# Written task
Copy the lines below verbatim, beginning with the line that includes "su naturaleza monolítica." and continuing to the end; leave out everything before it.

──────────

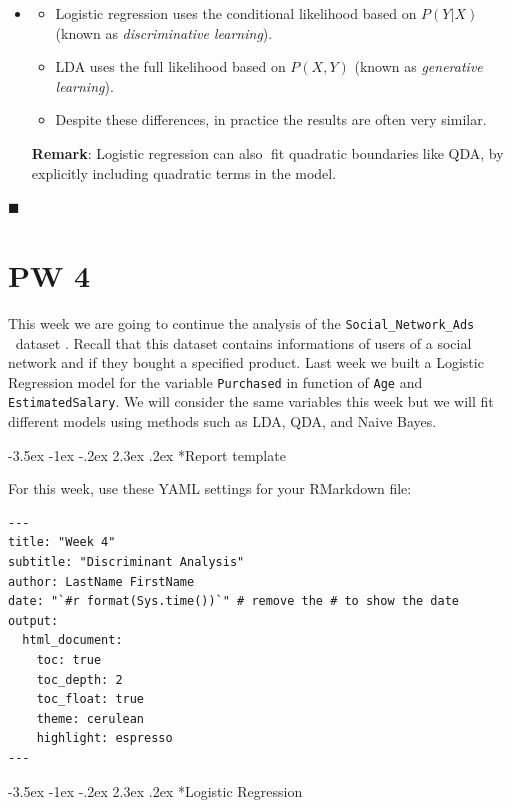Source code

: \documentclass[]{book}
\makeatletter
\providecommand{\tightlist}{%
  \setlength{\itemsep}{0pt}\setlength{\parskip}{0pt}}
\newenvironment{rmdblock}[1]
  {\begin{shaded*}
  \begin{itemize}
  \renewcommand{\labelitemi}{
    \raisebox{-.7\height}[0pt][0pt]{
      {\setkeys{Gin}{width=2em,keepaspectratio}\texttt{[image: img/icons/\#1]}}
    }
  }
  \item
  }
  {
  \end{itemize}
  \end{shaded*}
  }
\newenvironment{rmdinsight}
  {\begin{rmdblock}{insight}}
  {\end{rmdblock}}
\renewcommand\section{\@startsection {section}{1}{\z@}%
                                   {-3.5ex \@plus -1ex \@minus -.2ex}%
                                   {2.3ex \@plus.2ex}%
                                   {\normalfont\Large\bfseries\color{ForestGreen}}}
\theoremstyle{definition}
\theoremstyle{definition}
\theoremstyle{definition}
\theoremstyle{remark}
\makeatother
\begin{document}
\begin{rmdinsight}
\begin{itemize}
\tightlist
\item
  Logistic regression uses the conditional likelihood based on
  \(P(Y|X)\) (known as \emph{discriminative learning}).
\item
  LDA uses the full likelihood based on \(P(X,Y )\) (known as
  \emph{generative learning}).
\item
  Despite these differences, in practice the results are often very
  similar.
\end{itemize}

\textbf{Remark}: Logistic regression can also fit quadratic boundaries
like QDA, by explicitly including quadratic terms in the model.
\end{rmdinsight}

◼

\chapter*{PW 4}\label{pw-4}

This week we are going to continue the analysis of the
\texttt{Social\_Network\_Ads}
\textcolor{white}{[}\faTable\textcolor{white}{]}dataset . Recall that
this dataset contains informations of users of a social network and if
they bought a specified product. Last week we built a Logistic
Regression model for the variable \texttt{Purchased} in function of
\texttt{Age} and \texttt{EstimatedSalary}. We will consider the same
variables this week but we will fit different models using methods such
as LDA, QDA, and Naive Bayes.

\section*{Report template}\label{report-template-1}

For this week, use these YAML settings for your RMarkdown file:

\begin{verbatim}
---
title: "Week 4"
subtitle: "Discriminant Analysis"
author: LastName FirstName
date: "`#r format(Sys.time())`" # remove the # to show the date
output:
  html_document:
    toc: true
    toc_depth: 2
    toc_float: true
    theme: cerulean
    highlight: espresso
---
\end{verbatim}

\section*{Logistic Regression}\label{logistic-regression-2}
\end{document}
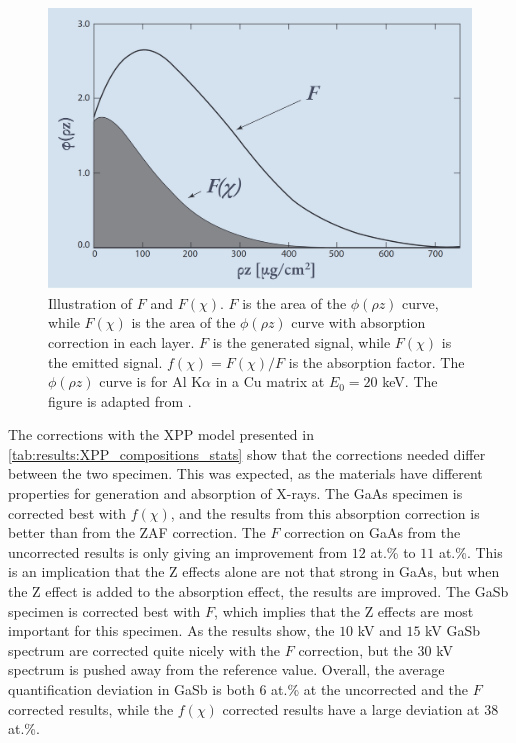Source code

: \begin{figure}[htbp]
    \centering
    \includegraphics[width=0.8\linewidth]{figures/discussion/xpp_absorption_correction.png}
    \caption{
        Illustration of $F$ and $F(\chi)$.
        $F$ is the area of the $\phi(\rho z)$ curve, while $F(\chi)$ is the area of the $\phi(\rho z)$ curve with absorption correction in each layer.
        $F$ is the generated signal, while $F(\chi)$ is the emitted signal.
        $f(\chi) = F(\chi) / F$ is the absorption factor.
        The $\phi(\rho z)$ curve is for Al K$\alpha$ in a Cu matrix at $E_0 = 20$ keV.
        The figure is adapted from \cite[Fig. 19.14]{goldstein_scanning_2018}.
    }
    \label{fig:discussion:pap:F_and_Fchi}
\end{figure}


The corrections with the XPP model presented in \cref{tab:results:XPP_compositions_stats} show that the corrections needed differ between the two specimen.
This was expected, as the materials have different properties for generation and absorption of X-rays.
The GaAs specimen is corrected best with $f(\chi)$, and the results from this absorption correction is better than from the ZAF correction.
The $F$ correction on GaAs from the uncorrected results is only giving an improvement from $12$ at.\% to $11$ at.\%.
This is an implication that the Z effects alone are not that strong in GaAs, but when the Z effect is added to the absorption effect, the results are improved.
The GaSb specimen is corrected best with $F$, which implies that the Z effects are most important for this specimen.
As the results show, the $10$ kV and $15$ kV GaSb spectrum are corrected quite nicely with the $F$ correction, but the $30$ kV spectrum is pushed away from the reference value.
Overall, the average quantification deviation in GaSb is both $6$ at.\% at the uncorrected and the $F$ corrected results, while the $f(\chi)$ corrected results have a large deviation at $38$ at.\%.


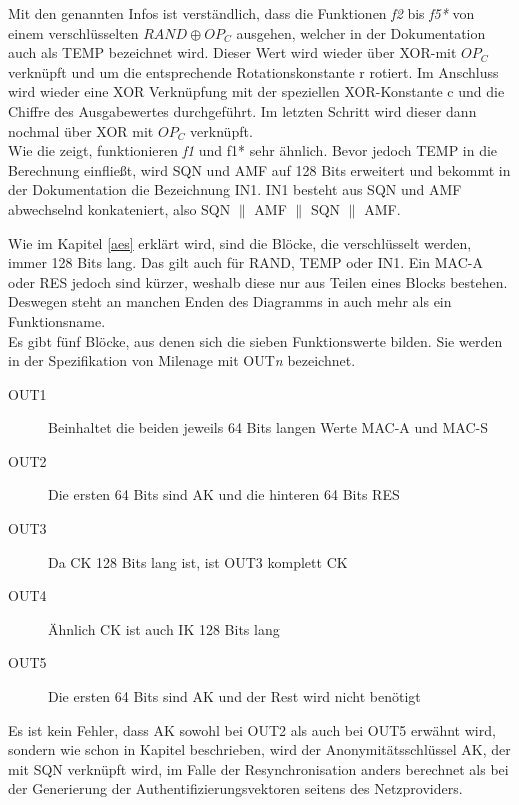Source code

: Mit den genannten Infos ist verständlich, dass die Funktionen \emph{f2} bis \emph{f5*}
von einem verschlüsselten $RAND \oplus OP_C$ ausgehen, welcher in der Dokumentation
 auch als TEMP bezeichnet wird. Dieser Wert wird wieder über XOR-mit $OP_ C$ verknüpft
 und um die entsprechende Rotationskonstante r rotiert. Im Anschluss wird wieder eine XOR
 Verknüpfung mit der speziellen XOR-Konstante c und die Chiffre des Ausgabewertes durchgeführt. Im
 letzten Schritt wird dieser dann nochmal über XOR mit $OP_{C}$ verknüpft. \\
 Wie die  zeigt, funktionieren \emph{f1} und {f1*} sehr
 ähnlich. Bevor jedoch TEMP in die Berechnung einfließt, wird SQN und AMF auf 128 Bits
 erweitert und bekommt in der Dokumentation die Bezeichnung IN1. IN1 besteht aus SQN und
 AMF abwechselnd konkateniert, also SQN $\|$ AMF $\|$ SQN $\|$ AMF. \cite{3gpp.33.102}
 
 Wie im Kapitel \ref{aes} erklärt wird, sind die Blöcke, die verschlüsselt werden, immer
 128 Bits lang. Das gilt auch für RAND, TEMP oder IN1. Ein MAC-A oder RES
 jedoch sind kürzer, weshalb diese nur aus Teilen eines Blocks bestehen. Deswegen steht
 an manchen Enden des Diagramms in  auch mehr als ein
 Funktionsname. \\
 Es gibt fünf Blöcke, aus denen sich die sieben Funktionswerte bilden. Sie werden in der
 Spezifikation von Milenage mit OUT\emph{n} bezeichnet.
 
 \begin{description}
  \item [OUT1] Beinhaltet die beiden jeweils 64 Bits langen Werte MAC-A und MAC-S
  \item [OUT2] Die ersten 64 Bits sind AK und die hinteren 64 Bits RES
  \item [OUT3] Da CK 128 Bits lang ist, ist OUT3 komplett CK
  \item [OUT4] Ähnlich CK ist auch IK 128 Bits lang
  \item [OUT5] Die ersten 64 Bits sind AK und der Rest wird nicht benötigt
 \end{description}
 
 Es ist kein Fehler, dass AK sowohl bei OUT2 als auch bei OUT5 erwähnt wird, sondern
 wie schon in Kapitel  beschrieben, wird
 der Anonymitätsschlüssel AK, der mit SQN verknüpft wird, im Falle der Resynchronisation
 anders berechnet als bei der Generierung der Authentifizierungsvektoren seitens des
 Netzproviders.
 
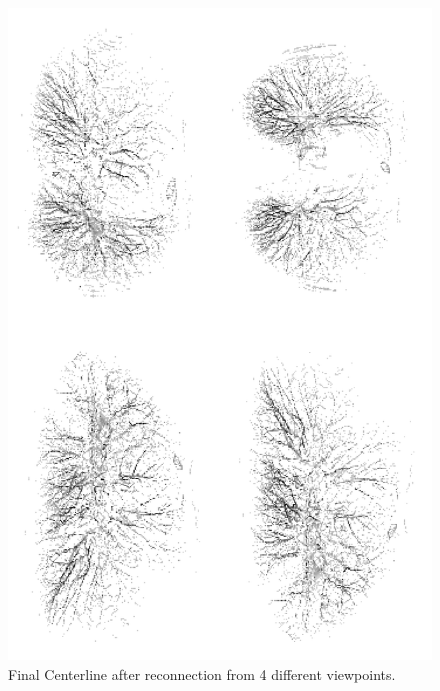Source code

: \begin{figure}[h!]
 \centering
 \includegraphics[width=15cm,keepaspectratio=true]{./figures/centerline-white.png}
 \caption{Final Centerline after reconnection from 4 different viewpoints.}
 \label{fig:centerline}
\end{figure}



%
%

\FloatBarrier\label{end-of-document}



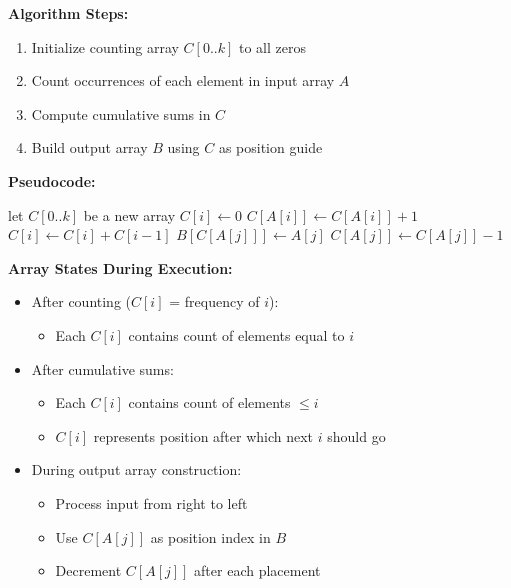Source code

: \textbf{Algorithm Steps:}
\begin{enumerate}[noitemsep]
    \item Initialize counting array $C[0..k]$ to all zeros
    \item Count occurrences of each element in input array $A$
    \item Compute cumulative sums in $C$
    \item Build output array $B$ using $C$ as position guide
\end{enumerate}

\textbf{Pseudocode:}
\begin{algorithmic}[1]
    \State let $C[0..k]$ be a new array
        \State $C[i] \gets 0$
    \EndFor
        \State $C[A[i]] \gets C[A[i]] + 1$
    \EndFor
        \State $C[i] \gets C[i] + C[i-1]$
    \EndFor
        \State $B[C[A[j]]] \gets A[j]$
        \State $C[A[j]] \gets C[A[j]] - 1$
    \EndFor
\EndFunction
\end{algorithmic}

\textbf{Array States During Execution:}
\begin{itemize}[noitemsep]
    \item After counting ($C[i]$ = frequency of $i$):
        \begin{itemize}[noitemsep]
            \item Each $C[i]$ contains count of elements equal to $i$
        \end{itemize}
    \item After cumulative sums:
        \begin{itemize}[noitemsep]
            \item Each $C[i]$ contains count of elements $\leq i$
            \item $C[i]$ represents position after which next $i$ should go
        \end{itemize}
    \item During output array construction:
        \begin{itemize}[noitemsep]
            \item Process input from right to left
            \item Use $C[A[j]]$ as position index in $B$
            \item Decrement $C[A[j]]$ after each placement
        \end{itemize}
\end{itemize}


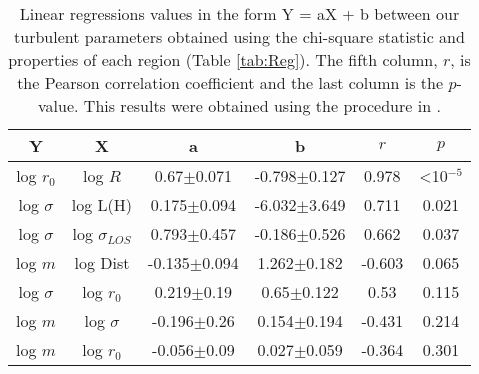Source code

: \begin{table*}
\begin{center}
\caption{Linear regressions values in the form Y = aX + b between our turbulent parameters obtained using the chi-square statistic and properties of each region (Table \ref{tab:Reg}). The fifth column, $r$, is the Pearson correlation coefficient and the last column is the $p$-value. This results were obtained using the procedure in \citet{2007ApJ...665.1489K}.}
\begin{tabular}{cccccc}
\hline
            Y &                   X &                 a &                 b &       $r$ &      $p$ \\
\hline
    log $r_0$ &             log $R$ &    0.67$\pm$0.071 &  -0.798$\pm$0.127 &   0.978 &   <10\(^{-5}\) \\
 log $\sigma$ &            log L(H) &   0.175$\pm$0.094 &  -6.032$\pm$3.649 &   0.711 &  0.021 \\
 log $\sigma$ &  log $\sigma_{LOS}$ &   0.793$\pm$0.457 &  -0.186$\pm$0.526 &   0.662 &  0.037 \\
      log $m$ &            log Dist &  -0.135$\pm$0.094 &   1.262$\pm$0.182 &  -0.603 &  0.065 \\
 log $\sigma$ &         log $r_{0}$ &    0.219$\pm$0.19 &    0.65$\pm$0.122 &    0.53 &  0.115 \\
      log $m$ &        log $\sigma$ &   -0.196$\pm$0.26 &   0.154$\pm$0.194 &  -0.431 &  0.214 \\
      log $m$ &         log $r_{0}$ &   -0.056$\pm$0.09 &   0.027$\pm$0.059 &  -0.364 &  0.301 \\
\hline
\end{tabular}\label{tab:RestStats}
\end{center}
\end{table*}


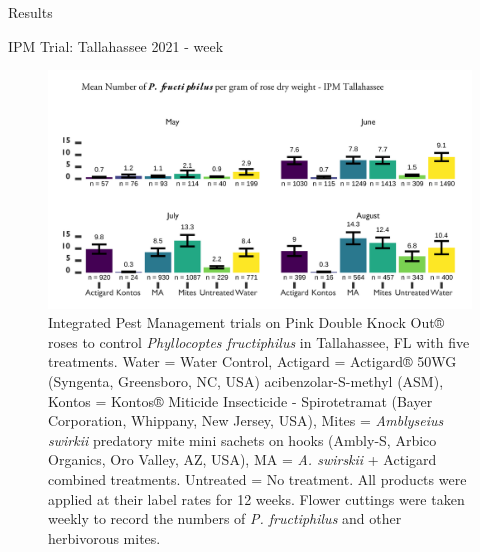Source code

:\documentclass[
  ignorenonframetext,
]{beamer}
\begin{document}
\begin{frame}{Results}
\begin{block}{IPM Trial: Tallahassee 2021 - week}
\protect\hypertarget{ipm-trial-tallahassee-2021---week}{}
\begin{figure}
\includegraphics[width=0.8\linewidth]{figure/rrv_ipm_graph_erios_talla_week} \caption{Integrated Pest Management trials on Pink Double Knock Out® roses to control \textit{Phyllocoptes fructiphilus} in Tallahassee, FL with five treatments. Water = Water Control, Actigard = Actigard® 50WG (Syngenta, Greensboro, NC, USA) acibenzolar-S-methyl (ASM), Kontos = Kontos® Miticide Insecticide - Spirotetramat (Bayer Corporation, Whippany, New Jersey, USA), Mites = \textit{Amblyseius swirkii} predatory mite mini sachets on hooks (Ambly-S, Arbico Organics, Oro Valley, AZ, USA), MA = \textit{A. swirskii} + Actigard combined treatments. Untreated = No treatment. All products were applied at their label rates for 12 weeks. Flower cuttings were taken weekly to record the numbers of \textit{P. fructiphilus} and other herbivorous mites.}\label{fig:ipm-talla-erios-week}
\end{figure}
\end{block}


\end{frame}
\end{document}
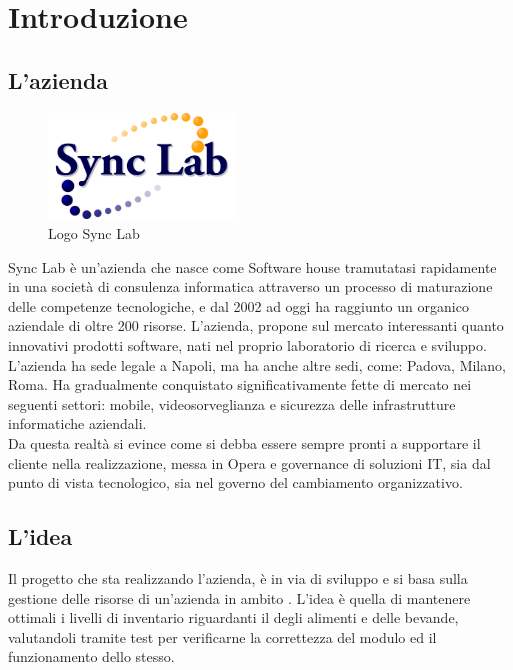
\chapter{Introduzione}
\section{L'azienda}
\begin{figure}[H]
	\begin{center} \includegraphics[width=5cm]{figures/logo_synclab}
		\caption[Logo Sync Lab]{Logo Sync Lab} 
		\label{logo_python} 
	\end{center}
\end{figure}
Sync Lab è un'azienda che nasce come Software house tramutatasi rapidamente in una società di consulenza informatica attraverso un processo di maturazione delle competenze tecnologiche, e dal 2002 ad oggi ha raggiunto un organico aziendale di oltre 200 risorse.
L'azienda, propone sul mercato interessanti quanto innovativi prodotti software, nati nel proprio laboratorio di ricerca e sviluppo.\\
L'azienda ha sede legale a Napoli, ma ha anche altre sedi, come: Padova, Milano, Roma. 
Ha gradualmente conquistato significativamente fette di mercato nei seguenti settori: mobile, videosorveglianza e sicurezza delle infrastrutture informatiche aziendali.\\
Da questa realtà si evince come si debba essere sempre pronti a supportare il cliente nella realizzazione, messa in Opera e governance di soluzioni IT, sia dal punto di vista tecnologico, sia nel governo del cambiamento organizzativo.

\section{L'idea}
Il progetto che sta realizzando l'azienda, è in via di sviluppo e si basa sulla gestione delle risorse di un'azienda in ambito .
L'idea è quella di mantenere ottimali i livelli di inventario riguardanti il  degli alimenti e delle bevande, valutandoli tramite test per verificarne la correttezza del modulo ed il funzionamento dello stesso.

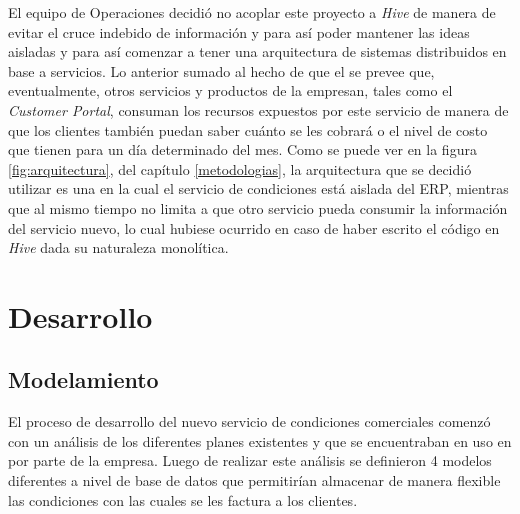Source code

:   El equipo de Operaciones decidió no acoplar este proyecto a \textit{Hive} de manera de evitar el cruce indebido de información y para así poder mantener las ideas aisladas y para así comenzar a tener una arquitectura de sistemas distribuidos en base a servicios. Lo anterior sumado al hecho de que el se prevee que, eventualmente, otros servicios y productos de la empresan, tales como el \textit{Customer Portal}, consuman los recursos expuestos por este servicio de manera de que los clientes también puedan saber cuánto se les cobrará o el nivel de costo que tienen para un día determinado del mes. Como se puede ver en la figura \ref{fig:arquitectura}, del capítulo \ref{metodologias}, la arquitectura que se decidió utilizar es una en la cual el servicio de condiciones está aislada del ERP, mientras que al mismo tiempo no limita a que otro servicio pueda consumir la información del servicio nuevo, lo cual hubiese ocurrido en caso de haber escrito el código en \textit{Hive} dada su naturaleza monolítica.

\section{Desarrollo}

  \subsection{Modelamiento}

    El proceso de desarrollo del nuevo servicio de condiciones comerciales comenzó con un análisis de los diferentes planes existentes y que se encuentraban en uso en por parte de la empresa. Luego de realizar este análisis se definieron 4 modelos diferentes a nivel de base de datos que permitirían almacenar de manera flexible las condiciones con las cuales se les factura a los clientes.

──────────

# Response below
:   El equipo de Operaciones decidió no acoplar este proyecto a \textit{Hive} de manera de evitar el cruce indebido de información y para así poder mantener las ideas aisladas y para así comenzar a tener una arquitectura de sistemas distribuidos en base a servicios. Lo anterior sumado al hecho de que el se prevee que, eventualmente, otros servicios y productos de la empresan, tales como el \textit{Customer Portal}, consuman los recursos expuestos por este servicio de manera de que los clientes también puedan saber cuánto se les cobrará o el nivel de costo que tienen para un día determinado del mes. Como se puede ver en la figura \ref{fig:arquitectura}, del capítulo \ref{metodologias}, la arquitectura que se decidió utilizar es una en la cual el servicio de condiciones está aislada del ERP, mientras que al mismo tiempo no limita a que otro servicio pueda consumir la información del servicio nuevo, lo cual hubiese ocurrido en caso de haber escrito el código en \textit{Hive} dada su naturaleza monolítica.

\section{Desarrollo}

  \subsection{Modelamiento}

    El proceso de desarrollo del nuevo servicio de condiciones comerciales comenzó con un análisis de los diferentes planes existentes y que se encuentraban en uso en por parte de la empresa. Luego de realizar este análisis se definieron 4 modelos diferentes a nivel de base de datos que permitirían almacenar de manera flexible las condiciones con las cuales se les factura a los clientes.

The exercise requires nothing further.